La Cena, pur rientrando nella stagione teatrale del Piccolo Teatro della Città, sarà un vero e proprio evento teatrale che si svolgerà al Katanè Hotel dove una sontuosa tavola apparecchiata per  30 persone, ospiterà  27 spettatori e 3 attori. Gli spettatori svolgeranno il ruolo di invitati ma non assaggeranno cibo né potranno mutare il corso degli avvenimenti. Scritta da Giuseppe Manfridi, La Cena è un anello fondamentale all’interno del “Teatro della Persona”, definizione che si deve al critico Ugo Ronfani che così, nel 1993, sintetizzò il senso della poetica espresso dal percorso registico di Manfrè. Un percorso che ha preso forma in una serie di spettacoli caratterizzati da particolari qualità: una delle quali è sicuramente l’annullamento della distanza tra pubblico e spettatore nonché l’assegnazione a quest’ultimo di una parte all’interno della rappresentazione senza che ciò possa cambiare lo svolgimento della “trama”.

Un altro elemento di questo teatro è individuabile chiaramente nella coesistenza di due elementi contrastanti: il ludo ed il rito, cioè il gioco e il rito, perché in fondo il teatro è questo sia divertimento che celebrazione di un rituale.
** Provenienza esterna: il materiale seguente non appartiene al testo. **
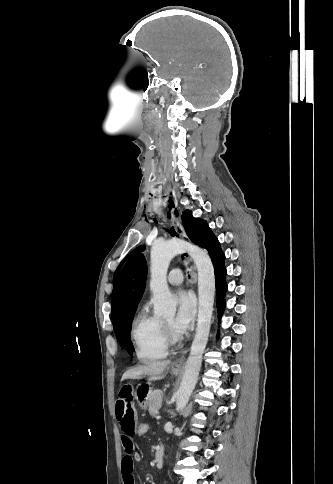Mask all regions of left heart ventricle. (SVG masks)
Returning a JSON list of instances; mask_svg holds the SVG:
<instances>
[{"instance_id": "left-heart-ventricle-1", "label": "left heart ventricle", "mask_w": 333, "mask_h": 484, "mask_svg": "<svg viewBox=\"0 0 333 484\" xmlns=\"http://www.w3.org/2000/svg\"><path fill=\"white\" fill-rule=\"evenodd\" d=\"M165 321H167L168 323H170L172 325V321H173V316L170 315L168 317L165 318Z\"/></svg>"}]
</instances>
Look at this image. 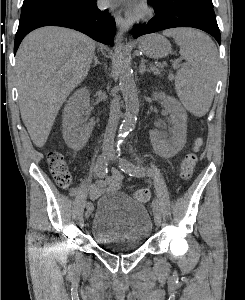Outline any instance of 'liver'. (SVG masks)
I'll use <instances>...</instances> for the list:
<instances>
[{
	"instance_id": "obj_1",
	"label": "liver",
	"mask_w": 245,
	"mask_h": 300,
	"mask_svg": "<svg viewBox=\"0 0 245 300\" xmlns=\"http://www.w3.org/2000/svg\"><path fill=\"white\" fill-rule=\"evenodd\" d=\"M95 42L77 31L42 27L28 34L16 54L22 121L33 143L45 145L70 93L87 76Z\"/></svg>"
}]
</instances>
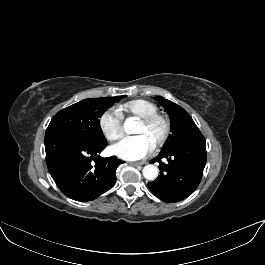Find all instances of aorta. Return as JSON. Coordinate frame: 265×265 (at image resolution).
Masks as SVG:
<instances>
[{
	"label": "aorta",
	"instance_id": "1",
	"mask_svg": "<svg viewBox=\"0 0 265 265\" xmlns=\"http://www.w3.org/2000/svg\"><path fill=\"white\" fill-rule=\"evenodd\" d=\"M123 127L127 134H134L136 133L137 122L132 118H128L125 120ZM142 173L147 180H153L158 176V168L155 165L149 164L143 168Z\"/></svg>",
	"mask_w": 265,
	"mask_h": 265
}]
</instances>
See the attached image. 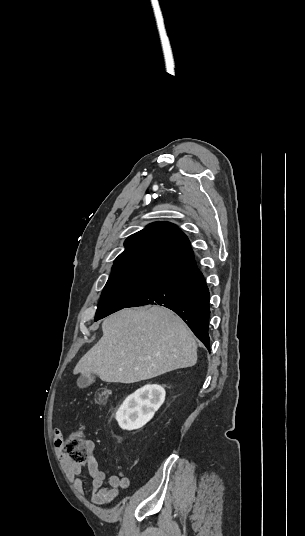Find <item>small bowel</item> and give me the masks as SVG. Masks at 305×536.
I'll list each match as a JSON object with an SVG mask.
<instances>
[{
  "label": "small bowel",
  "mask_w": 305,
  "mask_h": 536,
  "mask_svg": "<svg viewBox=\"0 0 305 536\" xmlns=\"http://www.w3.org/2000/svg\"><path fill=\"white\" fill-rule=\"evenodd\" d=\"M51 437L60 462L68 478L73 482L76 490L82 493L84 481L81 476L83 464L76 461L73 456L63 451L64 442L61 439L60 431L52 432ZM86 466L89 475L92 477L91 498L97 505H108L117 498L121 489H126L130 485L129 478L122 472H118L108 477L107 484H104L105 473L99 468L98 461L93 454V443H87Z\"/></svg>",
  "instance_id": "small-bowel-1"
}]
</instances>
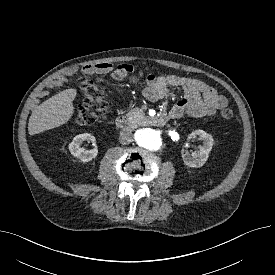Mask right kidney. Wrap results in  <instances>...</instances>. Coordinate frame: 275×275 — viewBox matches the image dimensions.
<instances>
[{
	"instance_id": "ca27d5eb",
	"label": "right kidney",
	"mask_w": 275,
	"mask_h": 275,
	"mask_svg": "<svg viewBox=\"0 0 275 275\" xmlns=\"http://www.w3.org/2000/svg\"><path fill=\"white\" fill-rule=\"evenodd\" d=\"M95 142V137L89 133L79 134L74 137L73 141L69 144V150L71 154L79 158L83 162H88L94 159L98 154V149L95 144L94 148L91 150H86L81 147V144L84 142Z\"/></svg>"
}]
</instances>
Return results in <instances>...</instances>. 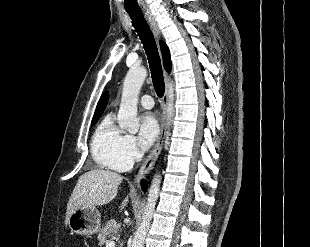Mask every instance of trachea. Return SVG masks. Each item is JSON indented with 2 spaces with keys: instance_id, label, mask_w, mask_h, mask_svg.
Listing matches in <instances>:
<instances>
[{
  "instance_id": "trachea-1",
  "label": "trachea",
  "mask_w": 310,
  "mask_h": 247,
  "mask_svg": "<svg viewBox=\"0 0 310 247\" xmlns=\"http://www.w3.org/2000/svg\"><path fill=\"white\" fill-rule=\"evenodd\" d=\"M127 13L130 15L132 24L141 39L148 58L154 89L158 97L161 98L164 95L165 84L161 60L152 31L140 10H127Z\"/></svg>"
}]
</instances>
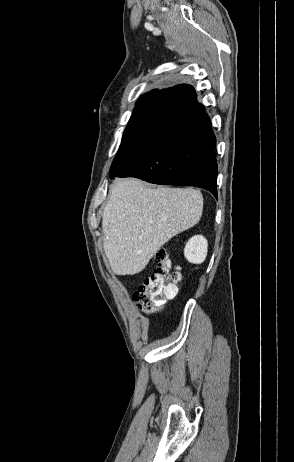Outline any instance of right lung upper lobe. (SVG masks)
<instances>
[{
  "mask_svg": "<svg viewBox=\"0 0 294 462\" xmlns=\"http://www.w3.org/2000/svg\"><path fill=\"white\" fill-rule=\"evenodd\" d=\"M191 91H194V89L191 86L186 85V84L177 85L172 88L165 89V90L155 89V90H152L142 95L139 98V100L136 102V106L145 104V103H148V102L160 99V98L170 97V96H175L183 100H189V95Z\"/></svg>",
  "mask_w": 294,
  "mask_h": 462,
  "instance_id": "obj_1",
  "label": "right lung upper lobe"
}]
</instances>
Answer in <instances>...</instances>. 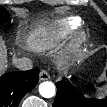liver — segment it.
<instances>
[{"instance_id":"liver-1","label":"liver","mask_w":107,"mask_h":107,"mask_svg":"<svg viewBox=\"0 0 107 107\" xmlns=\"http://www.w3.org/2000/svg\"><path fill=\"white\" fill-rule=\"evenodd\" d=\"M6 55H7L6 50L3 47H1V49H0V70H1V73H3L6 68V62H7Z\"/></svg>"}]
</instances>
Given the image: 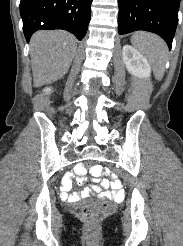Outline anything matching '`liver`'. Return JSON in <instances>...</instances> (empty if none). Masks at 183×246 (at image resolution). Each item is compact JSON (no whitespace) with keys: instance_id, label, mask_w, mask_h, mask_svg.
Listing matches in <instances>:
<instances>
[{"instance_id":"1","label":"liver","mask_w":183,"mask_h":246,"mask_svg":"<svg viewBox=\"0 0 183 246\" xmlns=\"http://www.w3.org/2000/svg\"><path fill=\"white\" fill-rule=\"evenodd\" d=\"M77 49L76 38L66 31H38L30 41L34 87L61 79Z\"/></svg>"}]
</instances>
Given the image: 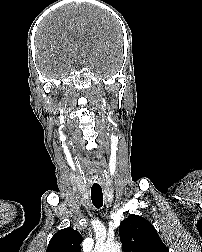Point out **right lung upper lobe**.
I'll return each mask as SVG.
<instances>
[{
	"label": "right lung upper lobe",
	"instance_id": "right-lung-upper-lobe-1",
	"mask_svg": "<svg viewBox=\"0 0 202 252\" xmlns=\"http://www.w3.org/2000/svg\"><path fill=\"white\" fill-rule=\"evenodd\" d=\"M82 237L72 228L57 232L49 242L46 252H81Z\"/></svg>",
	"mask_w": 202,
	"mask_h": 252
}]
</instances>
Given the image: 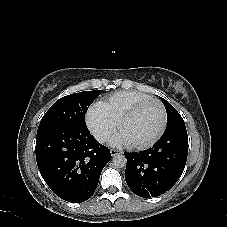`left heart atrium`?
I'll list each match as a JSON object with an SVG mask.
<instances>
[{"instance_id": "obj_1", "label": "left heart atrium", "mask_w": 227, "mask_h": 227, "mask_svg": "<svg viewBox=\"0 0 227 227\" xmlns=\"http://www.w3.org/2000/svg\"><path fill=\"white\" fill-rule=\"evenodd\" d=\"M112 144L116 147L130 146L131 143L120 132L112 139Z\"/></svg>"}]
</instances>
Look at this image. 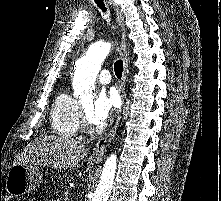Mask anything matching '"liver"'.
<instances>
[{
  "mask_svg": "<svg viewBox=\"0 0 221 201\" xmlns=\"http://www.w3.org/2000/svg\"><path fill=\"white\" fill-rule=\"evenodd\" d=\"M88 154L78 140L49 135L28 144L14 164H35L43 167L73 168Z\"/></svg>",
  "mask_w": 221,
  "mask_h": 201,
  "instance_id": "1",
  "label": "liver"
}]
</instances>
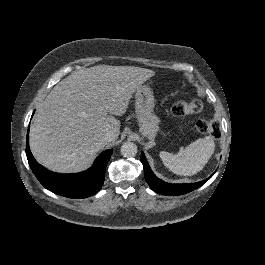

Questo equilibrio fra gli opposti permette alla trama di intraprendere percorsi imprevisti ed emotivamente più forti rispetto a quelli concepiti sul protagonismo del solo rito, “ciò – come spiega Walter Manfrè – consente di recuperare quella teatralità che è sempre nel mio mirino del regista intenzionato a far sì che il pubblico, pur  lasciandosi andare al flusso di imbarazzi e turbamenti che la situazione propone, non dimentichi mai di essere a teatro”. Tutti i lavori di Manfrè, ricollegabili al teatro della Persona, sono calati dentro un’ambientazione dove il cerimoniale assume una segnata connotazione centrale.

Durante la messa in scena de La Cena dove “il maggiordomo è solo inizialmente superbo Maestro di cerimonia- racconta il regista– la tavola trasmuta da aggregante perno conviviale, in ara sacrificale, in scandaloso palcoscenico allestito per turpi rappresentazioni: quasi in dissolvenza incrociata e sotto gli occhi dello spettatore durante il dipanarsi della vicenda”. La scena è quella del ritorno a casa di una figlia, allontanatasi da qualche tempo. Un rappacificamento è ciò che tutti si attendono, ma non il malefico padre che prepara una macchinazione infernale e un inganno per la figlia (di cui è comunque invaghito) e per il futuro genero. L’uomo riesce a solleticare gli istinti dei due giovani e ad operare magistralmente per far venire a galla i lati peggiori di tutti: il giovane è debole ed avido, il maggiordomo assetato di denaro, cui sacrifica la propria e l’altrui dignità, la figlia ha la forza di reagire ma si accontenta, mediocremente, di un amore forse non vero. “La scrittura di Manfridi, poeta psichiatrico, sadico visionario, che come nessuno sa descrivere il progressivo sgretolarsi del titanico eroe alfieriano fino alla patetica rappresentazione di se stesso in mutande- spiega Manfrè– segue con occhio crudele i propri personaggi, incline solo a qualche tenerezza verso il mondo femminile. Ma la scrittura è di qualche anno fa. Chissà oggi, dopo la scoperta da parte di sociologi e psicologi della sindrome della donna-astio, quale sarebbe il suo epilogo”.